» **Assigned task**
What lines in the records below hold the string "group"? Please show them.
[[ Records, beginning ]]
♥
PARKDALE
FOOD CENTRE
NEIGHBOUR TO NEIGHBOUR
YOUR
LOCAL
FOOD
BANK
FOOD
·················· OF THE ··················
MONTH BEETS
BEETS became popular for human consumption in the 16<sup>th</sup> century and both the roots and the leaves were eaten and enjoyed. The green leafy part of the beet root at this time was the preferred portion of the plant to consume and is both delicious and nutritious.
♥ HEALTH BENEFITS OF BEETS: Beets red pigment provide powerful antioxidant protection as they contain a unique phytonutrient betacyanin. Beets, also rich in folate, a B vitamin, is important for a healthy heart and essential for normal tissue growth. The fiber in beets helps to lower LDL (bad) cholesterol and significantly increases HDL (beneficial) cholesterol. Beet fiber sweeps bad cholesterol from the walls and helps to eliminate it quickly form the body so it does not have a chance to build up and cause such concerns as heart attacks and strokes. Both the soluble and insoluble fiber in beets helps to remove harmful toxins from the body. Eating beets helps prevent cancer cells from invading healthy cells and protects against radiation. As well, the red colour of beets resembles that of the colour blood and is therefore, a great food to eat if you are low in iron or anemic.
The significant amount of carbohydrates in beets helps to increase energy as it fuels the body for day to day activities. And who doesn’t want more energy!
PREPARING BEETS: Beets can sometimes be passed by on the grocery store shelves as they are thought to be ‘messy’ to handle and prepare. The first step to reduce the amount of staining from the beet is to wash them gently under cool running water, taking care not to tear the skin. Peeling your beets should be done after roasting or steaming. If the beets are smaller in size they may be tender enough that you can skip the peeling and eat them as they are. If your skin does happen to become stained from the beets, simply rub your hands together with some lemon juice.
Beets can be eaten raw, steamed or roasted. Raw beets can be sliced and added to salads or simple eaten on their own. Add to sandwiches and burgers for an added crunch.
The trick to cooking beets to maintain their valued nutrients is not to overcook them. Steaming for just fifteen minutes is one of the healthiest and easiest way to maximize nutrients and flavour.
[[ Records, end ]]
[[ Records, beginning ]]
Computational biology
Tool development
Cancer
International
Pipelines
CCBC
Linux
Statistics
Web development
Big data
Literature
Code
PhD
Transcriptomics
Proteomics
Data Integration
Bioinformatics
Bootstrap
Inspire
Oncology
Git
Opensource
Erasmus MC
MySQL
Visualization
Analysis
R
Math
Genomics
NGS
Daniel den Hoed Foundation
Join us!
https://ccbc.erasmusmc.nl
[[ Records, end ]]
[[ Records, beginning ]]
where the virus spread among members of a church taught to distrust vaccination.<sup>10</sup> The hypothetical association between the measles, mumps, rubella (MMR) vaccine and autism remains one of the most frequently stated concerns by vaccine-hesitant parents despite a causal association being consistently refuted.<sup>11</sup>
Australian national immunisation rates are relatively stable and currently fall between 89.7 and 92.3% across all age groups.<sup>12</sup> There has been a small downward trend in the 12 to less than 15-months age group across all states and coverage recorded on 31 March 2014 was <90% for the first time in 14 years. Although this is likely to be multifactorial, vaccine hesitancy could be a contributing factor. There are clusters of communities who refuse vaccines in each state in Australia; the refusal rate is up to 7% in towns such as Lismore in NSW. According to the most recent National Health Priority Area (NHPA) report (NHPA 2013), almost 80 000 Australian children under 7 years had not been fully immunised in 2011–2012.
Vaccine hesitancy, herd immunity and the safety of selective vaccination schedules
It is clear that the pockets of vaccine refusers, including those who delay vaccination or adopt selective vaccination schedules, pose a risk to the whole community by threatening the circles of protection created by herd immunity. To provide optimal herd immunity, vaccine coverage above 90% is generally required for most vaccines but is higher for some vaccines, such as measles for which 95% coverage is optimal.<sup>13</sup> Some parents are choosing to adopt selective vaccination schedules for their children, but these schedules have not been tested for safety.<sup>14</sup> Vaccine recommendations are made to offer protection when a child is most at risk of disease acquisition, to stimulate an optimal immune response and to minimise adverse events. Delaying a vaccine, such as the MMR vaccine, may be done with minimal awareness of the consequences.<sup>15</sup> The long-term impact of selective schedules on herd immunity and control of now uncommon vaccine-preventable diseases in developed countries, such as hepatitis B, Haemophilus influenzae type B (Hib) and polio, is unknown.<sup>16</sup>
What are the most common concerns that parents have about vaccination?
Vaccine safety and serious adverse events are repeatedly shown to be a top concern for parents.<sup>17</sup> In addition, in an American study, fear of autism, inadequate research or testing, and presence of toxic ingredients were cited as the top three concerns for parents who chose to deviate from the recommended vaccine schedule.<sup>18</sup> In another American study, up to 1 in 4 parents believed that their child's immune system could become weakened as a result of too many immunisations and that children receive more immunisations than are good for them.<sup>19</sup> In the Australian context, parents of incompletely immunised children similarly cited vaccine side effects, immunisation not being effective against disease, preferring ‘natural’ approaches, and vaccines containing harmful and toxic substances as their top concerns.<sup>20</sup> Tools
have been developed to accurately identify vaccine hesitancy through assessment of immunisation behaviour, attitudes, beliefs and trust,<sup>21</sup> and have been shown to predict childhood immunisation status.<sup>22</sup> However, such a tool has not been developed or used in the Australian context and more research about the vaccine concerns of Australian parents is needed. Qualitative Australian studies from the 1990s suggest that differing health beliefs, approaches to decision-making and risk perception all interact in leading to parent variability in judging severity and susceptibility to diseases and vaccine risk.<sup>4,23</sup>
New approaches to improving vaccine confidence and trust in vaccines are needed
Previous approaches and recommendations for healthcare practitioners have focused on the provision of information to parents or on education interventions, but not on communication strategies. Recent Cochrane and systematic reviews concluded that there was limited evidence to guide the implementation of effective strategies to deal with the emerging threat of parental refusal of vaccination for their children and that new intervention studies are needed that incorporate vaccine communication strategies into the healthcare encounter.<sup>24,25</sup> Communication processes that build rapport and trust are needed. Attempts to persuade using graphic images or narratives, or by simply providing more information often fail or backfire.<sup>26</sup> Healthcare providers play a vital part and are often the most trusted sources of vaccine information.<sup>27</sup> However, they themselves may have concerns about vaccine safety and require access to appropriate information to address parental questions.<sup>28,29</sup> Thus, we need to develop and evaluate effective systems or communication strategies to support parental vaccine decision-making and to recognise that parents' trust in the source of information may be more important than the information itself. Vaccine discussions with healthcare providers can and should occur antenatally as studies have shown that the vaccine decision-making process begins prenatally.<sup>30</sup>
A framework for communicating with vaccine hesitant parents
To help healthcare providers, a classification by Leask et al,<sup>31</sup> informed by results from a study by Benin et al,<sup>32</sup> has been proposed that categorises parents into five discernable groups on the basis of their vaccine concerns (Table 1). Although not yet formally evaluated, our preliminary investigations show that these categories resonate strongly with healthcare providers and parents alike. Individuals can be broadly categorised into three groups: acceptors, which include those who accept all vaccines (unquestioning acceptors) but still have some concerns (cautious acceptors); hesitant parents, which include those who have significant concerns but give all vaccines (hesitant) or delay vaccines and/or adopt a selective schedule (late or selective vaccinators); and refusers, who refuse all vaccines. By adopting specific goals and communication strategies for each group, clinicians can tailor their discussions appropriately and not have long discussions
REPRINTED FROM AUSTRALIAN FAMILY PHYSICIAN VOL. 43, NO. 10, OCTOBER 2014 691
[[ Records, end ]]
» **Expected answer**
Australian national immunisation rates are relatively stable and currently fall between 89.7 and 92.3% across all age groups.<sup>12</sup> There has been a small downward trend in the 12 to less than 15-months age group across all states and coverage recorded on 31 March 2014 was <90% for the first time in 14 years. Although this is likely to be multifactorial, vaccine hesitancy could be a contributing factor. There are clusters of communities who refuse vaccines in each state in Australia; the refusal rate is up to 7% in towns such as Lismore in NSW. According to the most recent National Health Priority Area (NHPA) report (NHPA 2013), almost 80 000 Australian children under 7 years had not been fully immunised in 2011–2012.
To help healthcare providers, a classification by Leask et al,<sup>31</sup> informed by results from a study by Benin et al,<sup>32</sup> has been proposed that categorises parents into five discernable groups on the basis of their vaccine concerns (Table 1). Although not yet formally evaluated, our preliminary investigations show that these categories resonate strongly with healthcare providers and parents alike. Individuals can be broadly categorised into three groups: acceptors, which include those who accept all vaccines (unquestioning acceptors) but still have some concerns (cautious acceptors); hesitant parents, which include those who have significant concerns but give all vaccines (hesitant) or delay vaccines and/or adopt a selective schedule (late or selective vaccinators); and refusers, who refuse all vaccines. By adopting specific goals and communication strategies for each group, clinicians can tailor their discussions appropriately and not have long discussions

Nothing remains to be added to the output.